BACKGROUND: Secretory leukocyte protease inhibitor (SLPI) and elafin are anti-protease and anti-microbial molecules with a role in innate immune defence. They have been demonstrated at multiple mucosal surfaces including those of the female reproductive tract. METHODS AND RESULTS: This study details their expression in human Fallopian tubes (ampullary region) throughout the menstrual cycle (n = 18) and from women with ectopic pregnancy (n = 6), and examined their regulation by infection with Chlamydia trachomatis in an in-vitro model. Quantitative real-time PCR analysis showed that SLPI and elafin were constitutively expressed in the Fallopian tube during the menstrual cycle but were increased in ectopic pregnancy (P < 0.05 versus early-mid luteal phase, P < 0.01 versus all phases, respectively). SLPI and elafin were immunolocalised to the Fallopian tube epithelium in biopsies from non-pregnant women and those with ectopic pregnancy. An in-vitro culture model of C. trachomatis infection of the OE-E6/E7 oviductal epithelial cell line showed that elafin mRNA expression was upregulated in response to chlamydial infection. CONCLUSION: These data suggest that SLPI and elafin have a role in the innate immune defence of the Fallopian tube in infection and ectopic pregnancy. Their role is likely to include regulation of protease activity, wound healing and tissue remodelling.

Altered secretory leukocyte protease inhibitor expression in the uterine decidua of tubal compared with intrauterine pregnancy.
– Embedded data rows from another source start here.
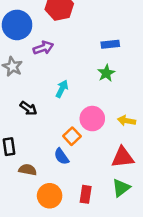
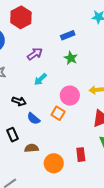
purple arrow: (43, 48) -> (35, 54), moved
cyan arrow: (62, 89) -> (40, 79), turned -144
blue semicircle: (61, 156) -> (34, 119), moved

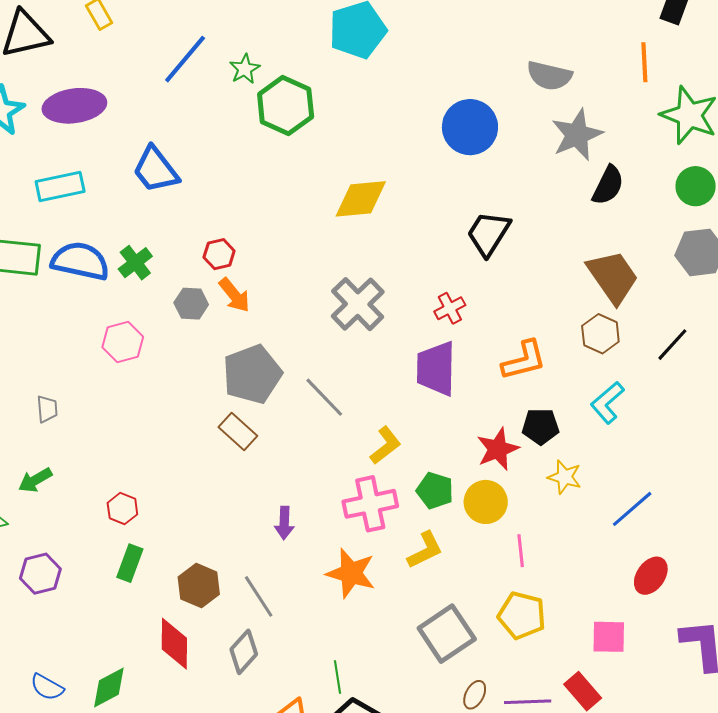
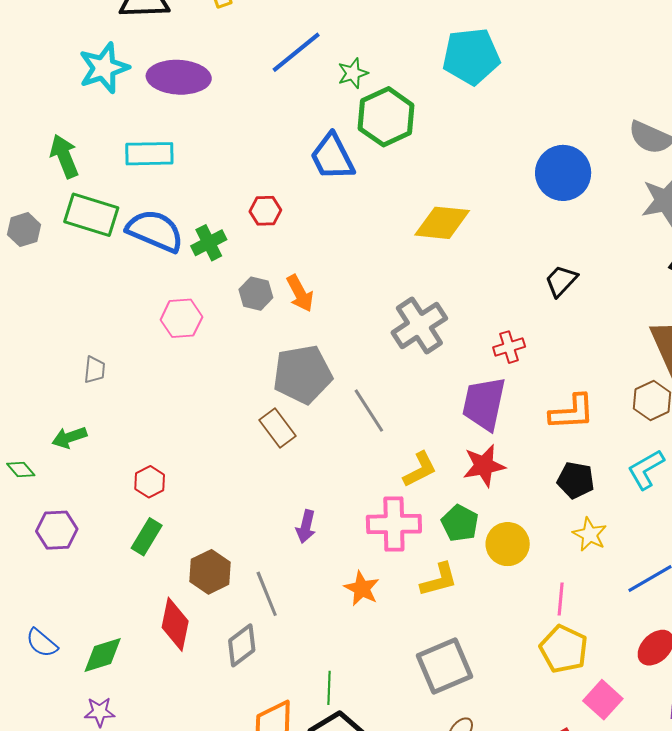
blue trapezoid: (156, 170) -> (332, 157), moved
black trapezoid: (489, 233) -> (561, 281), size x0.7
red hexagon: (219, 254) -> (265, 211), moved
red star: (498, 449) -> (484, 466), moved
pink line: (521, 551) -> (561, 599), moved
orange star: (351, 573) -> (362, 588), size x0.7
yellow pentagon: (522, 615) -> (564, 649), moved
pink square: (609, 637) -> (603, 700), turned 30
BACKGROUND: The role of the innate immune system in tubal implantation remains undefined. This study compared expression of two key mediators of innate immunity, secretory leukocyte protease inhibitor (SLPI) and elafin, in the uterine decidua of women with intrauterine and tubal pregnancies. METHODS: Uterine decidua was collected from women (18-45 years) undergoing surgical termination of pregnancy (n = 7), surgical management of spontaneous abortion (n = 6) and tubal pregnancy (n = 10). Using quantitative RT-PCR and immunohistochemistry, mRNA and protein expression patterns of SLPI and elafin were compared. RESULTS: Relative SLPI mRNA expression was significantly higher in decidua of women with tubal pregnancy (12.37 +/- 2.66) compared with spontaneous abortion (5.09 +/- 2.22, P < 0.0185). There was no difference demonstrated in elafin mRNA expression. SLPI and elafin protein expression were demonstrated in the decidual leukocyte populations and epithelium. There was no obvious qualitative difference in levels of SLPI and elafin protein expression or their distribution in the uterine decidua of women with termination of pregnancy, spontaneous abortion or tubal pregnancy. CONCLUSIONS: Herein we demonstrate novel differences in gene expression of uterine decidua of tubal pregnancy compared with spontaneous abortion thereby contributing further to current knowledge of mechanisms involved in extrauterine implantation. The altered expression of SLPI may be a consequence of, or predispose to, tubal pregnancy.